Miracle on 34th Street (1947)
Edmund Gwenn was a remarkable Santa for many reasons. As Kris Kringle he had enough whimsy, innocence and unaffected kindness to turn the hearts of even the most hardened non-believers. His performance was so impressive that Gwenn became the only actor ever to win an Oscar for portraying the portly present-bearer. (The movie also took home Best Writing—Original Story and Best Writing—Screenplay.) From the moment little Natalie Wood tugged on his beard to see if it was real, Gwenn had audiences embracing the holiday spirit and cheering for this Santa to make it out of the loony bin and back to the North Pole where he belongs.
Santa Claus: The Movie (1985)
David Huddleston was one of the most convincing Santas to ever fill the silver screen. Not only did he have the acting chops and the look, but Huddleston was also listed as the big guy in the end credits: “Santa Claus as Himself.” The movie takes place over centuries to show how a charitable wood whittler (Huddleston), became the Santa Claus he is today—from why he began wearing a red suit in the first place, to how the “naughty or nice” list came about. Huddleston’s performance reinforced the spirit of Christmas and gave children a Santa that they could really believe in.
The Santa Clause (1994)
When Tim “The Tool Man” Taylor took a stab at the role of Santa, he gave a hysterical performance as the divorced father who accidentally kills Claus and has to take over his job. As his belly grows bigger and his hair grows longer and whiter, Allen’s Scott Calvin copes with becoming the head honcho of the North Pole, from meeting the elves to flying a sleigh over rooftops on Christmas Eve. Although his son couldn’t be prouder of him, Calvin struggles with his new identity and the fact that most people wouldn’t believe him. Audiences did though, and Allen’s Santa success brought him back for two sequels.

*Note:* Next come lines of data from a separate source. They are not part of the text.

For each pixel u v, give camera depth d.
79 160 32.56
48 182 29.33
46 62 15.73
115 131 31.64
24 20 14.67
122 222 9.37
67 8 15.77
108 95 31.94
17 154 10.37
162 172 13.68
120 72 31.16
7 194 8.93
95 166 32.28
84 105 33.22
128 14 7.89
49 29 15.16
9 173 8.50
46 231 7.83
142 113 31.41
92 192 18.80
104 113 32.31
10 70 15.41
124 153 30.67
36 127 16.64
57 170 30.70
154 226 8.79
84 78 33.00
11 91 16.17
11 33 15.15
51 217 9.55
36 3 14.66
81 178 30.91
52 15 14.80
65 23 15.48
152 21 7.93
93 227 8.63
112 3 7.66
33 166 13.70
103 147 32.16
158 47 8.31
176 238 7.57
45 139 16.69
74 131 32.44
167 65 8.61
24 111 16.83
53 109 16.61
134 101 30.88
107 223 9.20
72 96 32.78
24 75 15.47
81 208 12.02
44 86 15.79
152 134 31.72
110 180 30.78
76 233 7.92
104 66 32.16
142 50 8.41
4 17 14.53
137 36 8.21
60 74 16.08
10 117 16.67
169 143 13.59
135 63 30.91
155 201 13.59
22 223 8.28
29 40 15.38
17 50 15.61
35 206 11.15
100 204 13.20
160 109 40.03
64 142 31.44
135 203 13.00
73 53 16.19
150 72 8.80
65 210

Miracle on 34th Street (remake) (1994)
Although Attenborough had some mighty big shoes to fill (after the above-mentioned Gwenn originated the role), he did a fantastic job as Kris Kringle. In writer John Hughes’ (Home Alone) more modern-day telling of the tale, Attenborough stars as the department store Santa who claims to be the real thing. Though the original is still a classic, Attenborough gave us a Santa for the 1990s, who faced cynicism and corrupt corporations and reminded kids—and their parents—that it’s OK to believe.
Billy Bob Thornton
Bad Santa (2003)
Okay, okay, so this one’s on the naughty list. It doesn’t mean we can’t appreciate Billy Bob’s performance as Willie, a department store Santa who’s a boozer and a loser. As a conman in cahoots with a friend who poses as an elf (Tony Cox), they rob department stores every holiday season, until Willie meets a lonely young misfit who believes he could be the Santa he’s been looking for. In this black comedy, Thornton might not be the real-deal Santa, but he does learn the meaning of friendship and Christmas in the end.